Okay, I've let you have your say, Unknown. I'm sure you have the world's most remarkable and progressive shelter, but so long as there are ugly and dangerous shelters in the world that will disrupt a family, I'm going to advise extreme caution to my readers. I've never encountered any shelter that was good enough that its staff would want to live there under the shelter rules. I think that tells the whole story.

 
At 8:17 PM, Anonymous c said...

This is in reference to the grandmother with the mentally ill daughter. I have schizophrenia and at the age of 18 I covertly worried about becoming homeless but never told anyone.

I definitely would have found this blog and read it,had it not been the 80's before the internet.

So let's just say that essentially the author is writing this blog for anyone interested, capable of reading, and able to apply the concepts therein.

Having schizophrenia doesn't mean you can't read a blog.
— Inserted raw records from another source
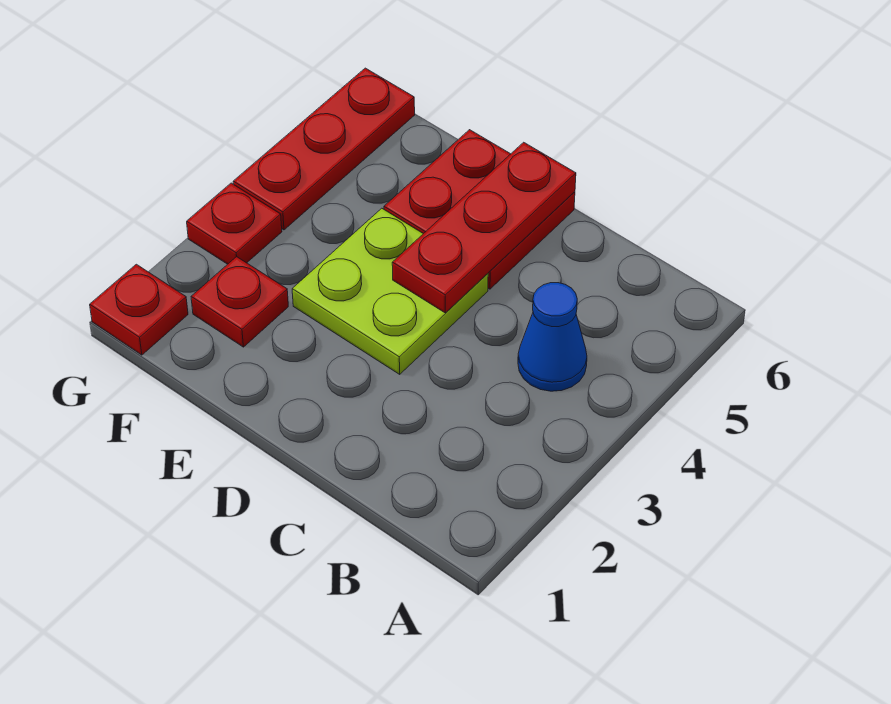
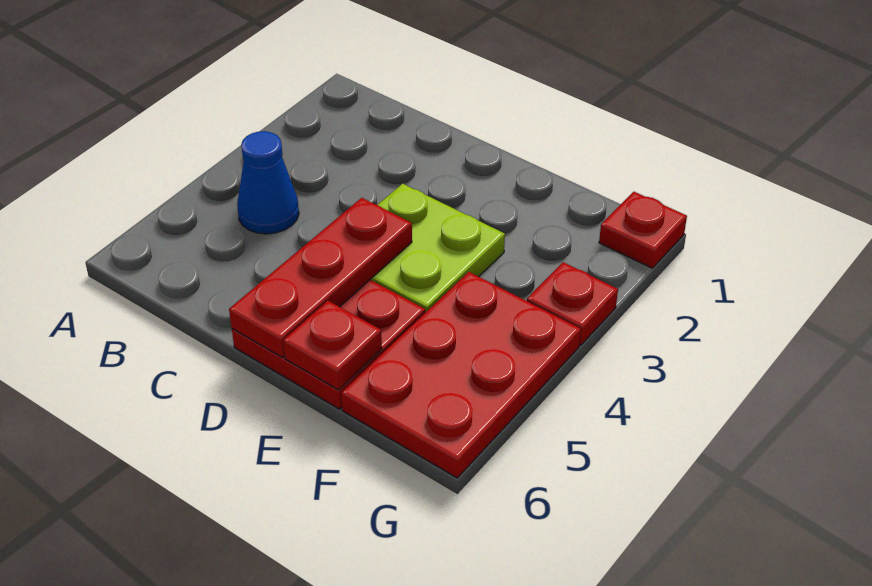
red plate F2 level 1 -> red plate E6 level 2
red plate G4:G6 level 1 -> red plate F4:G6 level 1

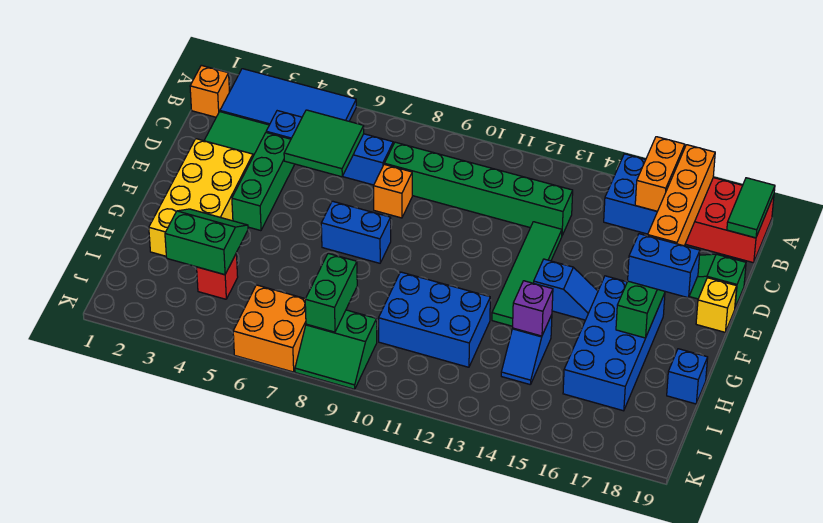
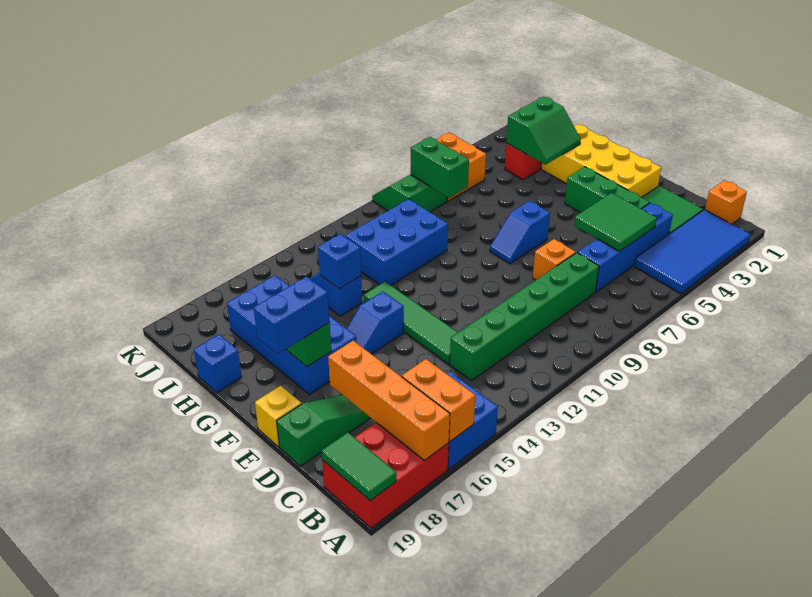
blue brick F7:F8 level 1 -> blue slope F7:F8 level 1 top 7
purple brick H14 level 2 -> blue brick H14 level 2

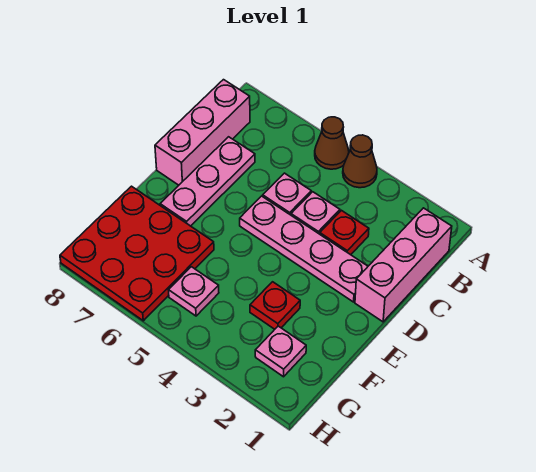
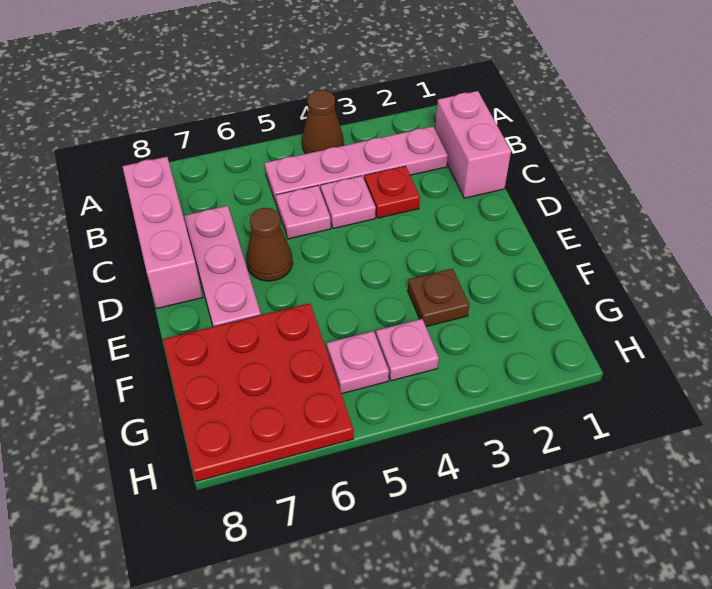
brown cone A5 level 1 -> brown cone D6 level 1
pink brick B1:D1 level 1 -> pink brick B1:C1 level 1
pink plate D2:D5 level 1 -> pink plate B2:B5 level 1
red plate F3 level 1 -> brown plate F3 level 1
pink plate G2 level 1 -> pink plate G4 level 1

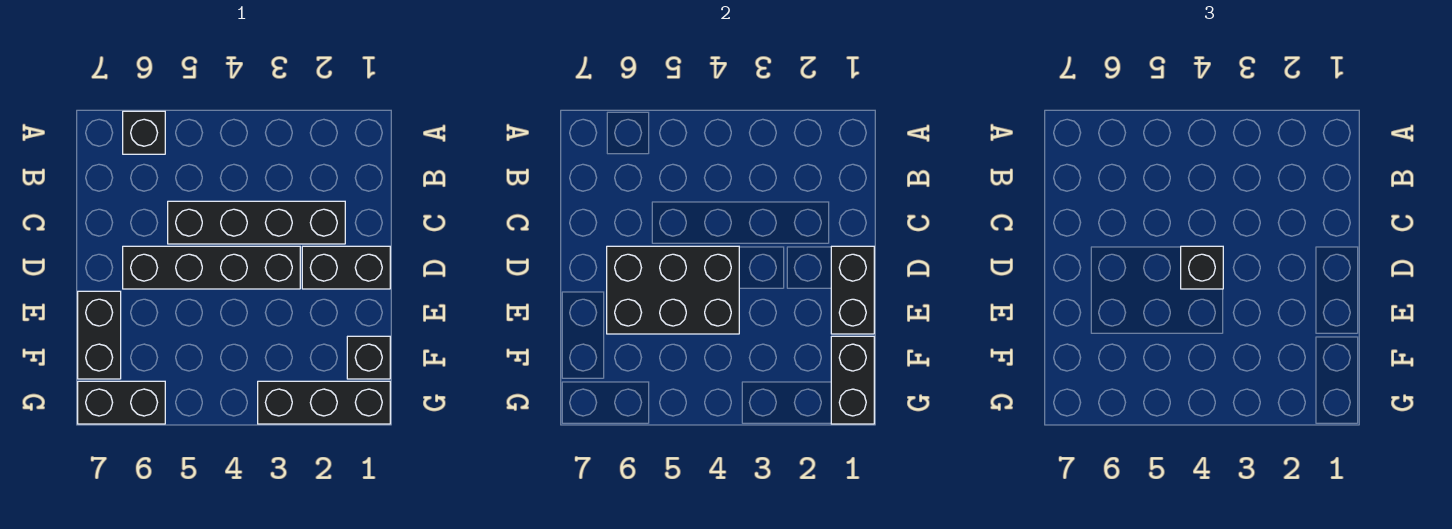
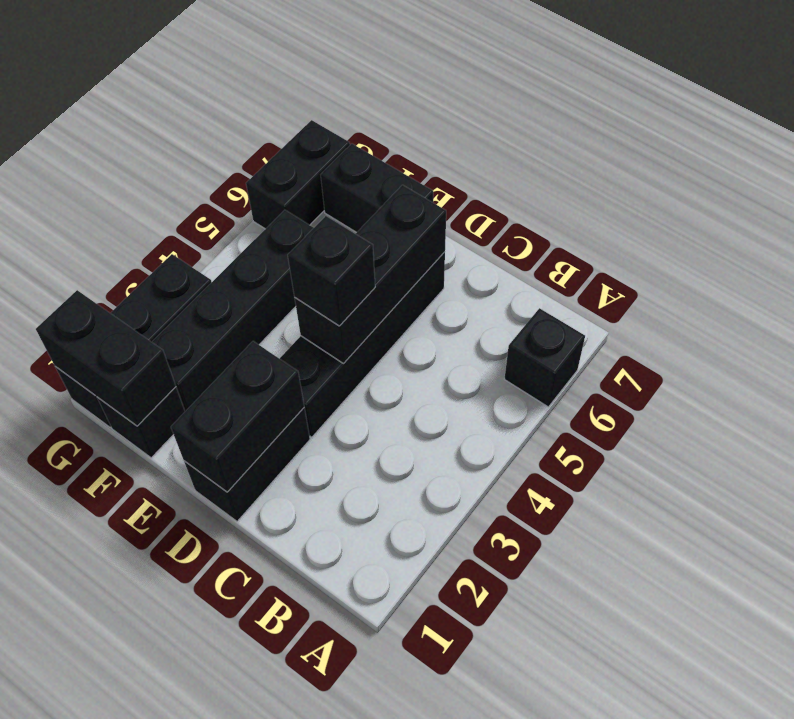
black brick C2:C5 level 1 -> black brick F2:F5 level 1
black brick D1:E1 level 2 -> black brick D1:D2 level 2
black brick D4:E6 level 2 -> black brick D4:D6 level 2

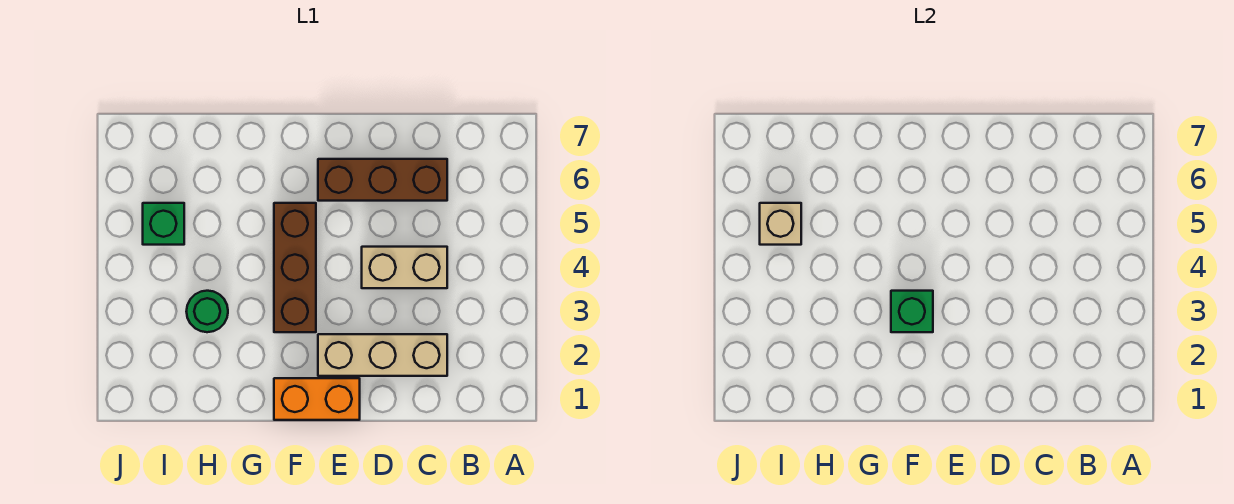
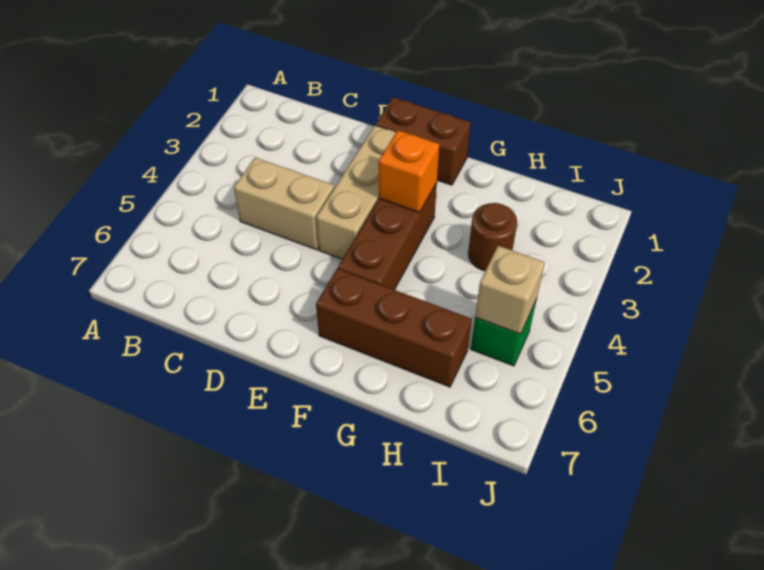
tan brick C2:E2 level 1 -> tan brick E2:E4 level 1
brown brick C6:E6 level 1 -> brown brick F6:H6 level 1
orange brick E1:F1 level 1 -> brown brick E1:F1 level 1
green brick F3 level 2 -> orange brick F3 level 2
green round brick H3 level 1 -> brown round brick H3 level 1

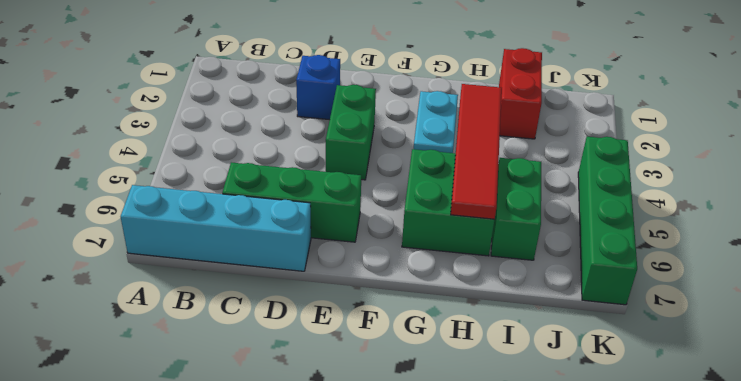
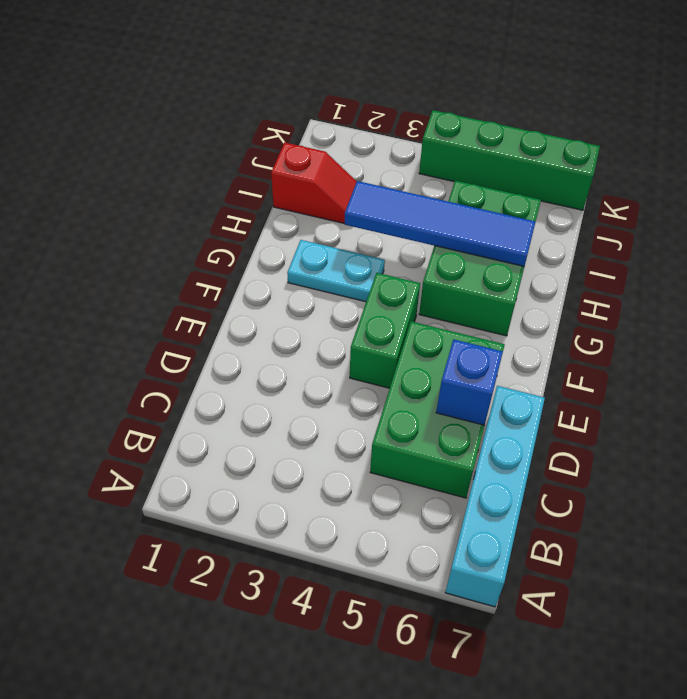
green brick C6:E6 level 1 -> green brick C5:E6 level 1
blue brick D2 level 1 -> blue brick D6 level 2
green brick E3:E4 level 1 -> green brick E4:F4 level 1
red tile H3:H6 level 2 -> blue tile H3:H6 level 2
red brick I1:I2 level 1 -> red slope I1:I2 level 1 top 1

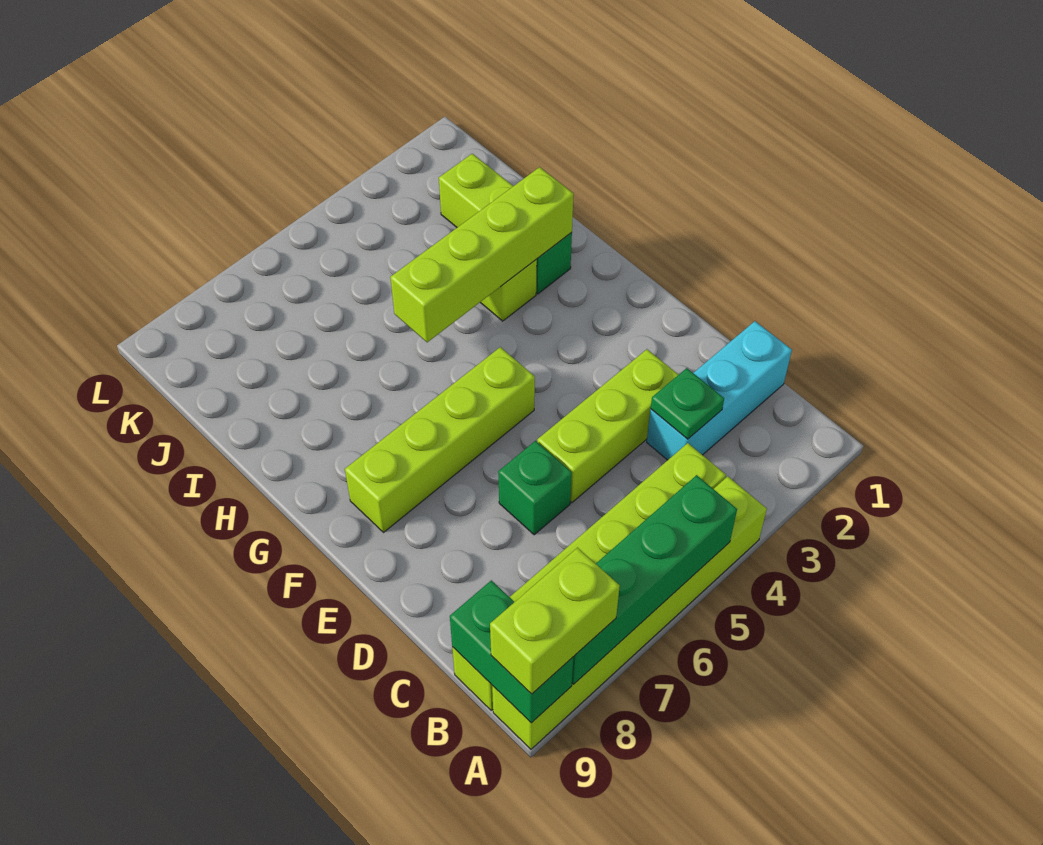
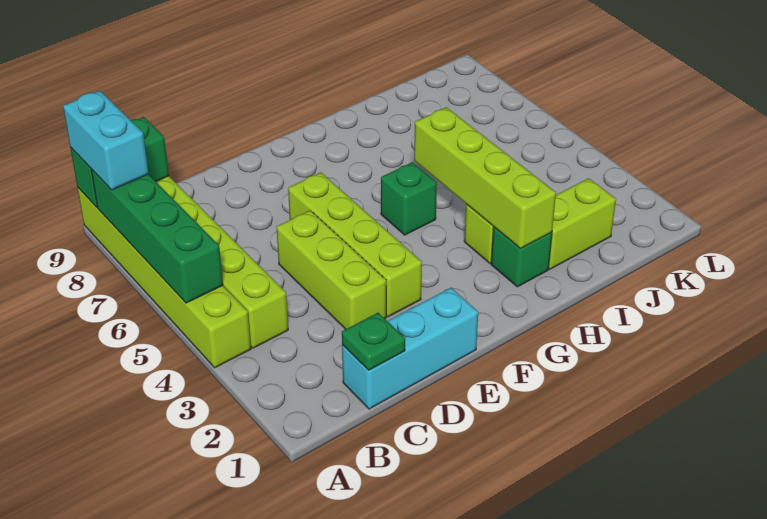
lime brick A8:A9 level 3 -> cyan brick A8:A9 level 3
cyan brick C1:C3 level 1 -> cyan brick C1:E1 level 1
green plate C3 level 2 -> green plate C1 level 2
green brick D6 level 1 -> green brick G5 level 1
lime brick F5:F8 level 1 -> lime brick E3:E6 level 1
Sometimes you can even write a blog! Sometimes you can have schizophrenia, be homeless, and also write a blog (Ive seen this happen.)

 
At 7:34 AM, Anonymous Anonymous said...

I was sent to a shelter by a DHS "counselor." She threatened to call the police on me when I didn't fill in the form completely. Some of the questions were just...

Anyway, at the shelter, the matron screamed and yelled at everyone seeking shelter, including me. I walked out and slept on some steps in a public park.

Just wasn't worth it. Had no money. No food. No family. Nothing. But I didn't accept abuse and bullying and so I maintained personal dignity.

That's cold comfort to some, but the next day, I located a day shelter where I could shower, do laundry, use a phone, and internet. I also found food pantries and soup kitchens and made do with what I had.